Dihydroartemisinin Suppresses LOXL2-Mediated Glycerophospholipid Metabolic Reprogramming to Induce Cuproptosis in Colorectal Cancer Cells

Colorectal Cancer (CRC) remains a leading cause of cancer-related mortality worldwide, second only to lung Cancer. Dihydroartemisinin (DHA), a derivative of traditional Chinese medicine, has demonstrated Anticancer properties; however, its role in modulating Cuproptosis remains unclear. Lysyl oxidase-like 2 (LOXL2), a copper-dependent amine oxidase, has been implicated in Cuproptosis regulation, though its mechanistic involvement requires further elucidation. Using bioinformatics analysis, we analyzed the expression of LOXL2 in CRC and its relevance to genes critical for Cuproptosis. After confirming LOXL2 expression in CRC cells, we moved on to transfect these cells with si-NC and si-LOXL2 to ascertain the role of LOXL2 in Cuproptosis. Subsequently, we resorted to bioinformatics to pinpoint the signaling pathways that LOXL2 influences in CRC. Through untargeted metabolomics Sequencing, we detected differential metabolites and enriched pathways in cells treated with si-NC and si-LOXL2, and then validated these findings at the cellular level.

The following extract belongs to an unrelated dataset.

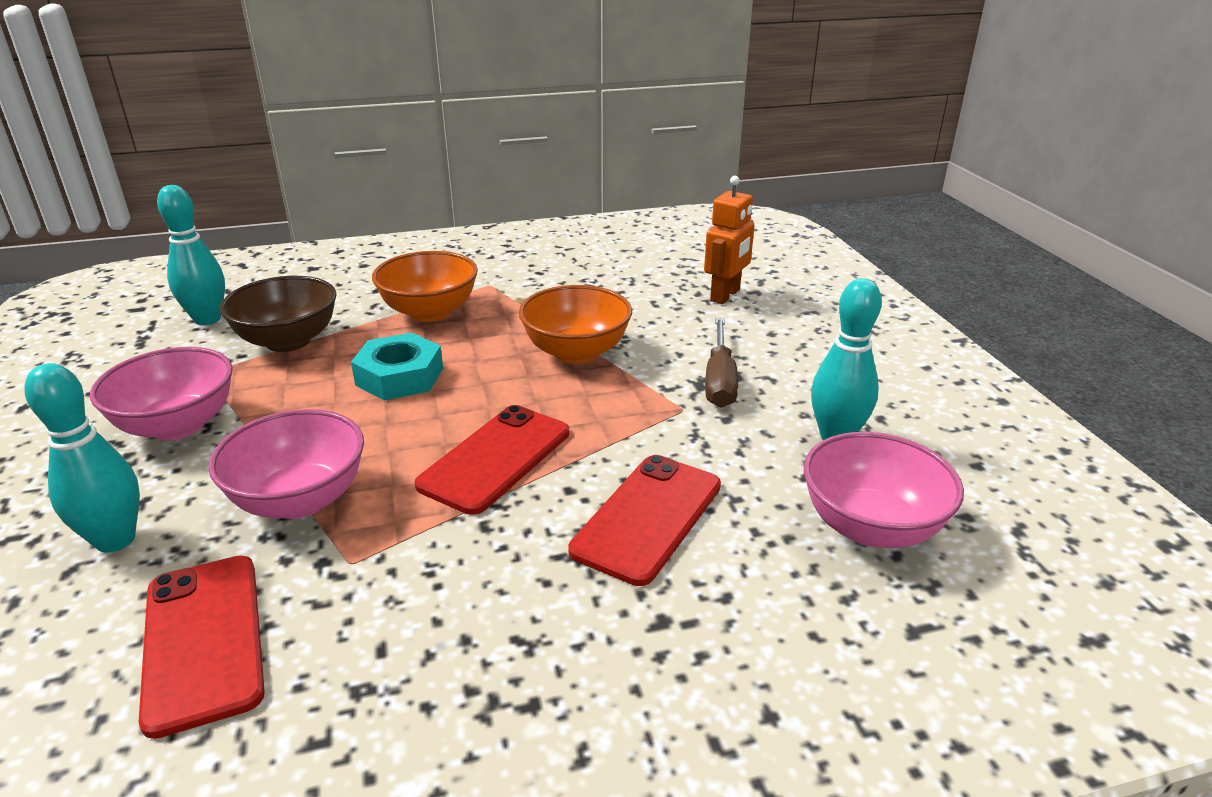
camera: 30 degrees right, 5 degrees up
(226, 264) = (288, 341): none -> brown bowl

Molecular docking was performed to dissect the interaction between DHA and LOXL2. A suite of assays, including Oil Red O staining, Nile Red staining, CCK8 cell viability assays, western blot, flow cytometry, and immunofluorescence, was conducted to explore the potential regulatory effects of DHA on Cuproptosis in CRC cells. With the aid of bioinformatics, we observed that LOXL2 levels are elevated in CRC and are negatively correlated with the expression of cuproptosis-regulating genes FDX1. Experimental validation in CRC cells confirmed that high LOXL2 expression impeded Cuproptosis. Untargeted metabolomics data pinpointed the crucial role of LOXL2 in the glycerophospholipid metabolic pathway, and further cellular experiments substantiated that LOXL2-induced metabolic reprogramming of glycerophospholipids curbs Cuproptosis in CRC cells. Ultimately, we elucidated the mechanism by which DHA induced Cuproptosis in CRC cells, highlighting its inhibitory effect on LOXL2-mediated metabolic reprogramming of glycerophospholipids, thus suppressing tumor growth. DHA inhibits LOXL2, integral for glycerophospholipid metabolism in CRC, triggering Cuproptosis and curbing tumor growth.

LOXL2; colorectal cancer; cuproptosis; dihydroartemisinin; glycerophospholipid metabolism.